_Document section:_
-- Start --
# The Classic "Homemade Soda-Pop Bong"



## CaptainViper (Jun 15, 2007)

Hello Friends, We Know How Frustrating it can be When You've Spent The Last of Your Cash on An 8th or 1/4 oz. of the "Kind", And Upon Getting Home: Can't Find Your Pipe, All your Papers Got Wet, Your Pet/Spouse Got Excited When they Saw You Comeing W/ "The Kind", And Knocked-Over Your Glass "Baby":shocked: , And Now You Need SOMETHING to Smoke Out Of. I Understand, And I'm Here To Help. You'll Need These Things;  One 2 Litter Soda-Bottle, One Sheet of Foil: 5 in. x 7 in., A Pencil or Pen,A Couple of Sticks of Gum/"Play-Puddy" and a Lighter.             Start By Washing-out the Bottle. After Rinseing, Take-off the Label and Put the Cap back-on. Now, With Your Lighter on Low,Heat a Small Area About 5" from the Bottom of the Bottle, Carefully Watch for a Small Area That Starts To "Wrinkle", Don't Worry, Start Burning A Small Hole, When You Start to See a Hole Opening/ Melting, Take the Blunt-End of your Pen/Pencil and Poke a Bigger-Hole.{ This Also Helps Keep A Good Air-Seal For Your Makeshift Down-Stem}  Now Take Your Foil,{I'm Useing A Piece of Paper,So You Can See Better} And Roll The Pen/Pencil Up In-Side of the Foil, Forming A "Foil Straw", Remove The Pen/Pencil.Put Your "Down-Stem" into the Hole in Your 2-Liter Bottel,Put the Point of your Pen/Pencil About 1" Down In-side of your "Foil Straw",And Crimp-Down to Form a "Neck", Use The Pen/Pencil To Help You Form The "Bowl". Use The Gum/Clay/Puddy to Help "Seal"The Downstem. Tilt your Bong Back And See Where your Water-Levels Going to Be, When You Are Going to be "Hitting" Your New Bong, And Burn/Poke a Smaller Hole for a "Carb", About Half-Way From Water-Level to Mouth-Piece.  There-Ya-Go Bro/Sis, Your Brand New,"Homemade",'Guyiver-ish Bong. Impress Your Frends,Be The "Hero" Of The Party,Maybe Sway that Specal "Someone"In Your Life into Thinking "Higher" Of You. C.V.
-- End --
_Material provided:_
-- Start --
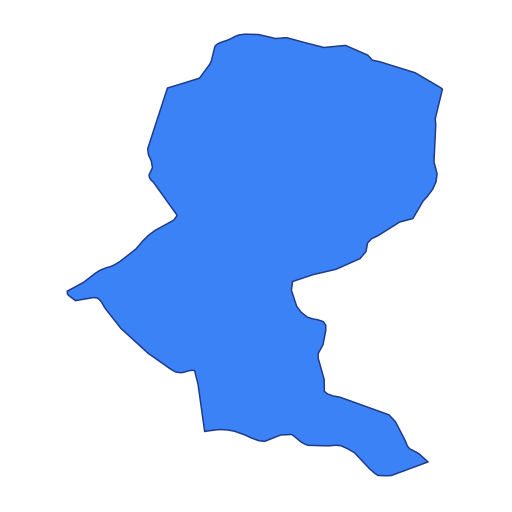 the border of Kabul, rotated 89°
{"feature_id": "AFG-1767", "entity_name": "Kabul", "entity_type": "Province", "adm_level": 1, "iso_a3": "AFG", "parent_name": "Afghanistan", "parent_adm1": "", "projection": "natural_earth1", "projection_center": [69.432, 34.519], "detail": "fine", "context": "isolated", "style": "filled", "palette": "blue", "viewbox_px": 512, "rotation_deg": 89, "n_neighbors": 0, "source": "natural_earth", "source_scale": "10m", "svg_char_len": 1749}
<svg xmlns="http://www.w3.org/2000/svg" viewBox="0 0 512 512"><g transform="rotate(89 256 256)"><path d="M464.9,87.7L477.9,124.7L478.0,130.4L477.5,137.9L475.2,141.3L470.9,146.0L454.3,161.1L450.2,168.0L447.2,174.3L446.6,179.0L447.1,187.0L446.2,207.3L444.4,211.5L442.7,214.3L435.1,223.1L435.4,234.5L441.5,250.6L440.8,256.1L438.2,263.1L434.8,270.1L430.8,280.7L429.4,287.7L428.9,294.6L429.1,298.8L430.5,310.4L383.2,316.2L369.6,319.4L369.2,320.6L369.2,322.3L369.5,324.7L371.3,331.7L371.3,334.3L370.5,338.6L367.5,343.5L351.2,365.8L326.0,392.4L305.6,407.8L298.9,411.6L296.5,413.8L295.2,415.5L294.7,419.1L297.5,437.3L292.1,444.1L290.7,445.2L287.8,445.3L279.4,429.0L270.6,417.2L267.6,412.4L265.1,405.8L264.1,401.7L262.0,397.0L259.1,392.1L246.8,375.8L238.8,368.8L233.5,363.2L228.6,356.4L218.7,337.6L214.0,334.1L180.4,357.3L178.2,359.7L175.7,361.2L173.0,361.5L165.9,358.0L159.4,359.0L152.7,361.8L146.8,362.4L86.5,341.6L84.3,333.9L77.2,309.4L63.3,298.8L60.4,297.3L47.3,293.9L45.1,293.0L43.4,290.9L41.9,287.7L39.8,281.1L38.0,276.7L36.2,273.5L34.7,269.3L34.0,263.2L34.6,249.5L38.9,232.7L38.2,221.6L43.3,204.2L48.7,184.4L47.0,162.9L57.1,140.8L62.3,136.1L63.8,129.3L75.6,93.6L91.0,68.4L92.5,66.7L121.9,74.4L127.9,74.0L165.0,76.4L177.0,73.5L184.9,74.7L192.2,78.1L199.4,83.6L204.0,88.0L221.3,98.5L224.6,111.9L237.9,133.8L240.7,140.1L244.9,144.2L253.3,145.9L260.4,152.0L270.7,176.3L275.6,199.2L282.1,219.8L290.8,221.2L307.0,216.2L312.7,212.1L317.9,206.0L319.7,200.9L320.8,195.5L322.8,189.8L326.4,187.5L331.5,187.5L345.7,190.5L354.8,195.6L359.3,195.6L380.6,190.0L392.6,190.0L395.3,186.7L397.3,181.2L398.6,174.6L417.2,125.7L424.3,119.4L443.2,110.0L448.8,107.9L451.7,105.4L452.7,103.3L456.5,96.5L464.9,87.7Z" fill="#3b82f6" stroke="#1e3a8a" stroke-width="1.5"/></g></svg>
-- End --
_Required work:_
- A) Answer these questions from the soda-bottle bong post, putting each on its own line with the same marks:
(i) What size should the sheet of foil be?
(ii) About how far from the bottom of the bottle should the small area be heated?
(iii) Where should the smaller hole for the carb be made?
- B) For each statement, say yes or no according to the soda-bottle bong post, and quote the words that decide it:
(i) The label comes off after the bottle is rinsed.
(ii) The lighter should be on high while heating the bottle.
(iii) The point of the pen or pencil goes about one inch down inside the foil straw.
- C) Carry the soda-bottle bong post forward from its last line.

_Answers per task:_
- A)
(i) 5 in. x 7 in.
(ii) About 5" from the bottom.
(iii) About half-way from the water level to the mouthpiece.

- B)
(i) Yes: "After Rinseing, Take-off the Label and Put the Cap back-on."
(ii) No: "With Your Lighter on Low,Heat a Small Area"
(iii) Yes: "Put the Point of your Pen/Pencil About 1" Down In-side of your "Foil Straw""

- C)
----------



## Draston (Jun 15, 2007)

I'm pretty sure condoning smoking out of foil is frowned upon. That has scientific studies to back it that it causes alzheimer's. Why not go and pick up some new roll papers from a local gas station that is 24/7 ? If you live in an area with no 24/7 stations then I'd make a bong out of something a little more safe.


----------



## TheStickyIcky (Jun 15, 2007)

Ha. I've made those atleast a dozen times.


----------



## Mutt (Jun 15, 2007)

yes, smoking out of foil is bad and is linked to alzheimers....but give the man a hand. I've done it...but there are times when you just need something to smoke out of for a hit or two.Thanks Cpt.


----------



## Stoney Bud (Jun 15, 2007)

CaptainViper said:
			
		

> Your Pet/Spouse Got Excited...


I don't have a Pet Spouse. Where can I get one?

Are they easy to take care of? Need a lot of brushing? Shots?

heheehehehe, I'm killin me!


----------



## RatherBBurnin (Jun 15, 2007)

Hey guys... Best thing to do if i might add...

When i made these bongs back in highschool i basically carried around three things... 
1) bic pen... they seemed to have the higher melting temp.. you could easily get a good few sessions and no melting of the pen.. 
2) a socket for a stainless socket set... harmless... but when used as a bowl.. works perfect... if your smart..take the pen with you when you score the socket.. cause the right one will fit perfectly on the pen..
3) gum.. for the seal like stated above.... 

Works like a charm.. and if you dont get a socket thats gross and dirty.. id think the side effects are harmless.....


----------



## Mutt (Jun 15, 2007)

Stoney Bud said:
			
		

> I don't have a Pet Spouse. Where can I get one?
> 
> Are they easy to take care of? Need a lot of brushing? Shots?
> 
> heheehehehe, I'm killin me!


 
better make sure they got all there shots and are housetrained. They are known to bite you in the butt. :holysheep:


----------



## Rocker420 (Jun 15, 2007)

Has anyone heard of using an apple, or potato? Or since your smoking foil already why not make it easy and just use a soda can.


----------



## bigbudsbruddah (Jul 1, 2007)

i have smoked out of a apple pipe before dunno if its worth all the trouble though.


----------



## bono (Jul 8, 2007)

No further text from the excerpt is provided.